____ Given records

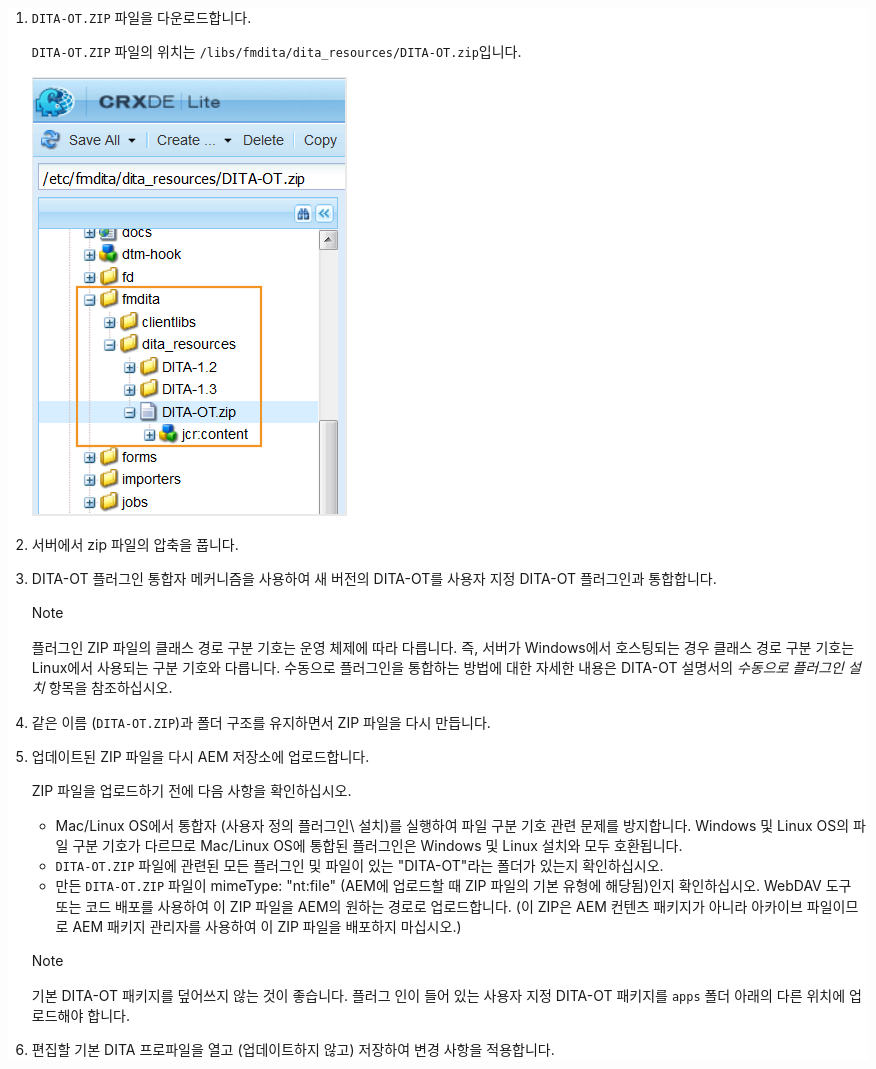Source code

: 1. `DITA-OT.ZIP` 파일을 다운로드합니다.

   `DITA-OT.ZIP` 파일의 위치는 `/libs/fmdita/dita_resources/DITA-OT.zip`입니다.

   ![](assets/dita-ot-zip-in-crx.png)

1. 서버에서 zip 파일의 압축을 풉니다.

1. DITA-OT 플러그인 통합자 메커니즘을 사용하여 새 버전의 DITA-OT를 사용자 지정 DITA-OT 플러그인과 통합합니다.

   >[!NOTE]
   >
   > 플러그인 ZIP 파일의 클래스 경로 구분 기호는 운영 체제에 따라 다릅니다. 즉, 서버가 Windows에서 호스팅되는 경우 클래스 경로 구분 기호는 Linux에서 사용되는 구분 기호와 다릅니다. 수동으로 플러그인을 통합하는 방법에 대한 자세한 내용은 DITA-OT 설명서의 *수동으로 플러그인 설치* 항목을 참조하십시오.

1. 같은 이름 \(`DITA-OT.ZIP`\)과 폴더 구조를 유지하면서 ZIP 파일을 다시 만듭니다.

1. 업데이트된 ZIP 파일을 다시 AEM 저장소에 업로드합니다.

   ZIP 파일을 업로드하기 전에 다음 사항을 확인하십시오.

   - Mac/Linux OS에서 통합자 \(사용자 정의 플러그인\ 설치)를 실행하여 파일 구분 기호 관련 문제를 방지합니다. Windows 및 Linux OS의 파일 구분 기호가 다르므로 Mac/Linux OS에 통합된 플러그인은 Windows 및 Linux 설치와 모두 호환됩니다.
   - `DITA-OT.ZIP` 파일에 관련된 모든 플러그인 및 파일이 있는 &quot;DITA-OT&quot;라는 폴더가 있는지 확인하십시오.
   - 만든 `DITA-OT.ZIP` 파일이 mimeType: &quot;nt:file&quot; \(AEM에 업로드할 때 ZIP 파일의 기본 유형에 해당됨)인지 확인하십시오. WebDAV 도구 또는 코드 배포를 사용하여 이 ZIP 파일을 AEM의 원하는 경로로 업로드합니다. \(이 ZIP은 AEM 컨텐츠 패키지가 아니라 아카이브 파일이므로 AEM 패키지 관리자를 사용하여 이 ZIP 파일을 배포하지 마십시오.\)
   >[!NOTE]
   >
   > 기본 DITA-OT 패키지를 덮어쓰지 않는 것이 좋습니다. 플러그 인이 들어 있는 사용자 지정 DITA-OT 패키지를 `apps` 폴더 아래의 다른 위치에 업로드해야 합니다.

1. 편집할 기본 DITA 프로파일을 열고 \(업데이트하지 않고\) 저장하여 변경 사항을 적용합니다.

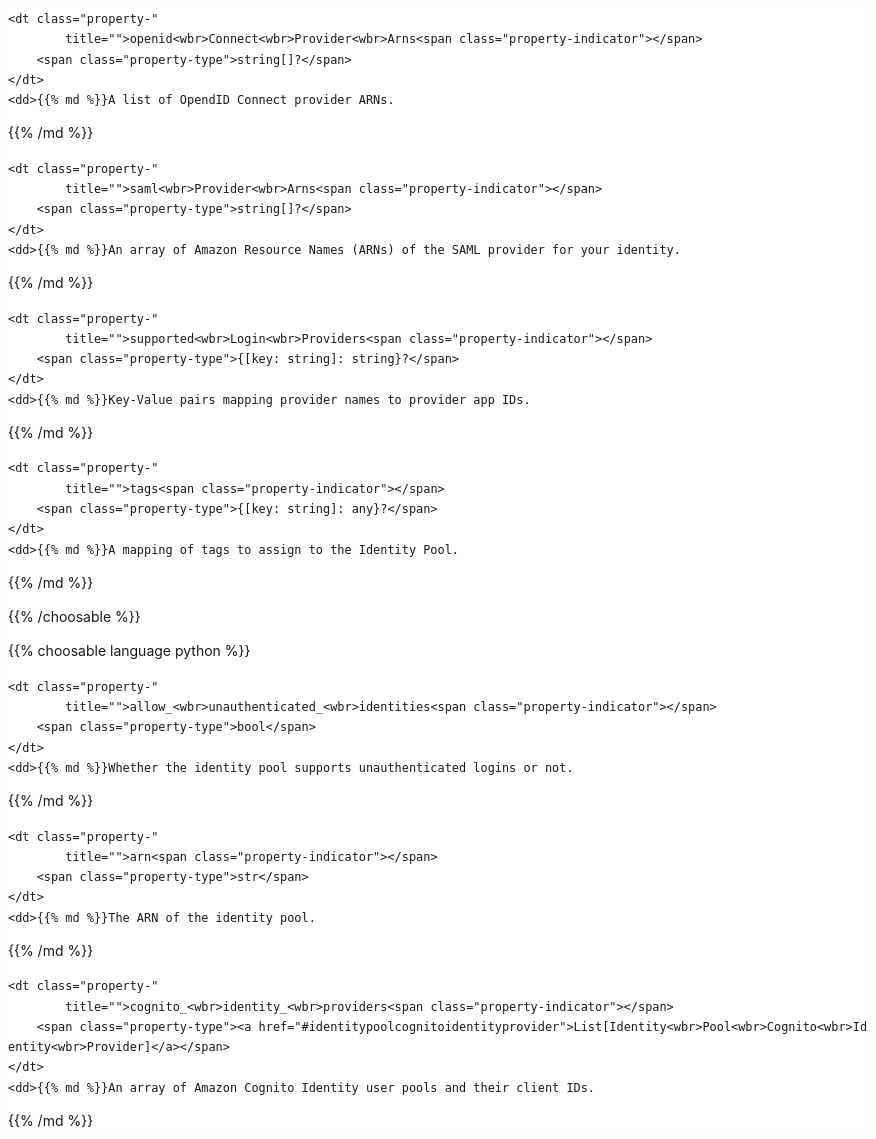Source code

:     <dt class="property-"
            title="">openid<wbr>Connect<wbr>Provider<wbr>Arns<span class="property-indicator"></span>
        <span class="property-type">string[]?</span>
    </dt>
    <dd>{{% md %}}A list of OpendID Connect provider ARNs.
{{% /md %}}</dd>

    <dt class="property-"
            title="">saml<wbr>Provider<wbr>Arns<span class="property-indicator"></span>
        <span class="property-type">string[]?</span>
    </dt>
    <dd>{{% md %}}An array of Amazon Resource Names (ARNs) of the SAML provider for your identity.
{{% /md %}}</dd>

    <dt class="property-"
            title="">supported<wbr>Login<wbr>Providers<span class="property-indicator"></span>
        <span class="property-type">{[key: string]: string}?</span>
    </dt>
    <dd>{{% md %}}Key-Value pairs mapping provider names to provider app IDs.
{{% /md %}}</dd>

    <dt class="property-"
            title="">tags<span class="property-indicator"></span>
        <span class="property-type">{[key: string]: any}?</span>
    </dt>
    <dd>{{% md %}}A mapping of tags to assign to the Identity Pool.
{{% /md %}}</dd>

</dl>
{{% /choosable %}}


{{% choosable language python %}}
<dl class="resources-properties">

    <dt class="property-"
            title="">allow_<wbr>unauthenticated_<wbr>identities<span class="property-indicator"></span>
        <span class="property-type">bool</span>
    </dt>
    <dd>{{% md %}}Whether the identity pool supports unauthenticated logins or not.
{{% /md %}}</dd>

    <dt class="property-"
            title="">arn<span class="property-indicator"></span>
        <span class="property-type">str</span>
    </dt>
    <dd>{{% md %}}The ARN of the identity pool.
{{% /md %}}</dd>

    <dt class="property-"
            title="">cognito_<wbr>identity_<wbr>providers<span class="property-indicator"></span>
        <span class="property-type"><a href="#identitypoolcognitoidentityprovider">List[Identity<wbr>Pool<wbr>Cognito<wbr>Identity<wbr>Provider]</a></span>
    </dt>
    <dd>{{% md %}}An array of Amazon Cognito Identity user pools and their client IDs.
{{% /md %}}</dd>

________
____ Given records

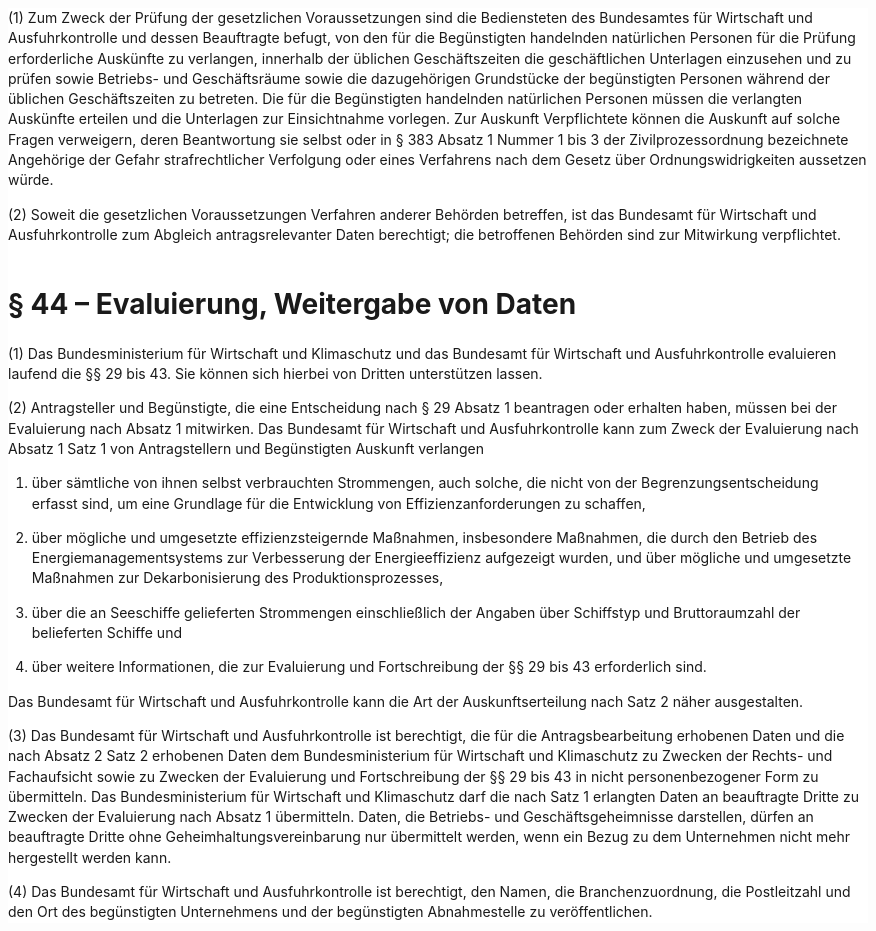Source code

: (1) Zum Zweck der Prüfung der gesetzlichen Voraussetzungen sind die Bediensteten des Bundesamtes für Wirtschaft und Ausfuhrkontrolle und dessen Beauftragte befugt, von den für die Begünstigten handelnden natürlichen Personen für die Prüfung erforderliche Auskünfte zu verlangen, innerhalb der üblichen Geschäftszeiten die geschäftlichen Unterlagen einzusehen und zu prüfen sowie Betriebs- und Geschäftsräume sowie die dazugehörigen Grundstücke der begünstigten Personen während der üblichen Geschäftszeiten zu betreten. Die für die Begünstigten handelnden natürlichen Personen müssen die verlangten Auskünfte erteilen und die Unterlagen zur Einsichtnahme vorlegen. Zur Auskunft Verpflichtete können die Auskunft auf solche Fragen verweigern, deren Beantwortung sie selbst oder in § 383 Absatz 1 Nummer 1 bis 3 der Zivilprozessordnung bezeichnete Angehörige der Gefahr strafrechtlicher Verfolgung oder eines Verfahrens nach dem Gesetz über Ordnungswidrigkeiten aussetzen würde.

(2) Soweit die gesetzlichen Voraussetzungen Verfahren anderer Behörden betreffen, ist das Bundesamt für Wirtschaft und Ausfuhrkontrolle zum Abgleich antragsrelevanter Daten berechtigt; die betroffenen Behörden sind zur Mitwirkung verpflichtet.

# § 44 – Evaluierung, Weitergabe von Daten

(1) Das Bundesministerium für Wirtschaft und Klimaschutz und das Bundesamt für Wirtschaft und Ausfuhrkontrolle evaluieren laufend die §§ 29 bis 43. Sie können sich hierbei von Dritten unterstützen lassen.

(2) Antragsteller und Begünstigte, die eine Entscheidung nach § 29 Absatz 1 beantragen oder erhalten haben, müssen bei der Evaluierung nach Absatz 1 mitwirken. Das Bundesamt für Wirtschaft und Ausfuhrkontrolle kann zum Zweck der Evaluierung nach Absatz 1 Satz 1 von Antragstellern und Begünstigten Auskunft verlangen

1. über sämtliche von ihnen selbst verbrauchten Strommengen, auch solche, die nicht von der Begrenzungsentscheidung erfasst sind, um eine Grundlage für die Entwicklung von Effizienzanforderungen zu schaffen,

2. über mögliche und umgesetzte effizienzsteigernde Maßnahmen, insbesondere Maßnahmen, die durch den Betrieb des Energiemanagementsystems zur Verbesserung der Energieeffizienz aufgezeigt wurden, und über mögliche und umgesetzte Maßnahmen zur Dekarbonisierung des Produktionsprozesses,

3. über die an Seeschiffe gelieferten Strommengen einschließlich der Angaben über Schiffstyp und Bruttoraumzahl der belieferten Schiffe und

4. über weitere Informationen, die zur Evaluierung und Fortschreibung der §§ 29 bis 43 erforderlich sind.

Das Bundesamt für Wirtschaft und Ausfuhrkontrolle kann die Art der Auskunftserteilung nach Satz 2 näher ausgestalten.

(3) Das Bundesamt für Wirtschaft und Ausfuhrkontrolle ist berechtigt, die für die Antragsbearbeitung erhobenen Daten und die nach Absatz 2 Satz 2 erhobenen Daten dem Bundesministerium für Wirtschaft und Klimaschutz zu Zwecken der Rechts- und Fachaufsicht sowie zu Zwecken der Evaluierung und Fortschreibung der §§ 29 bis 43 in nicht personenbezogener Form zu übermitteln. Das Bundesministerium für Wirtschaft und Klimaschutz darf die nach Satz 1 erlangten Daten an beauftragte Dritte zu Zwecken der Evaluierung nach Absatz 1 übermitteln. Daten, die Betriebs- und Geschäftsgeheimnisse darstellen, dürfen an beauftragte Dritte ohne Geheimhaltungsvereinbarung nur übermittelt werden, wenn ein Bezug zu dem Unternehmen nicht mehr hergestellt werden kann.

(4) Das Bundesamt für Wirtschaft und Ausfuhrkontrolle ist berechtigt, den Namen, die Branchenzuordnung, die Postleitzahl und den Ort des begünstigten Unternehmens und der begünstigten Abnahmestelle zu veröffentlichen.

________

■ Exercise aim ■
Gather each line of the records holding the string "oder".

■ Written answer ■
: (1) Zum Zweck der Prüfung der gesetzlichen Voraussetzungen sind die Bediensteten des Bundesamtes für Wirtschaft und Ausfuhrkontrolle und dessen Beauftragte befugt, von den für die Begünstigten handelnden natürlichen Personen für die Prüfung erforderliche Auskünfte zu verlangen, innerhalb der üblichen Geschäftszeiten die geschäftlichen Unterlagen einzusehen und zu prüfen sowie Betriebs- und Geschäftsräume sowie die dazugehörigen Grundstücke der begünstigten Personen während der üblichen Geschäftszeiten zu betreten. Die für die Begünstigten handelnden natürlichen Personen müssen die verlangten Auskünfte erteilen und die Unterlagen zur Einsichtnahme vorlegen. Zur Auskunft Verpflichtete können die Auskunft auf solche Fragen verweigern, deren Beantwortung sie selbst oder in § 383 Absatz 1 Nummer 1 bis 3 der Zivilprozessordnung bezeichnete Angehörige der Gefahr strafrechtlicher Verfolgung oder eines Verfahrens nach dem Gesetz über Ordnungswidrigkeiten aussetzen würde.
(2) Antragsteller und Begünstigte, die eine Entscheidung nach § 29 Absatz 1 beantragen oder erhalten haben, müssen bei der Evaluierung nach Absatz 1 mitwirken. Das Bundesamt für Wirtschaft und Ausfuhrkontrolle kann zum Zweck der Evaluierung nach Absatz 1 Satz 1 von Antragstellern und Begünstigten Auskunft verlangen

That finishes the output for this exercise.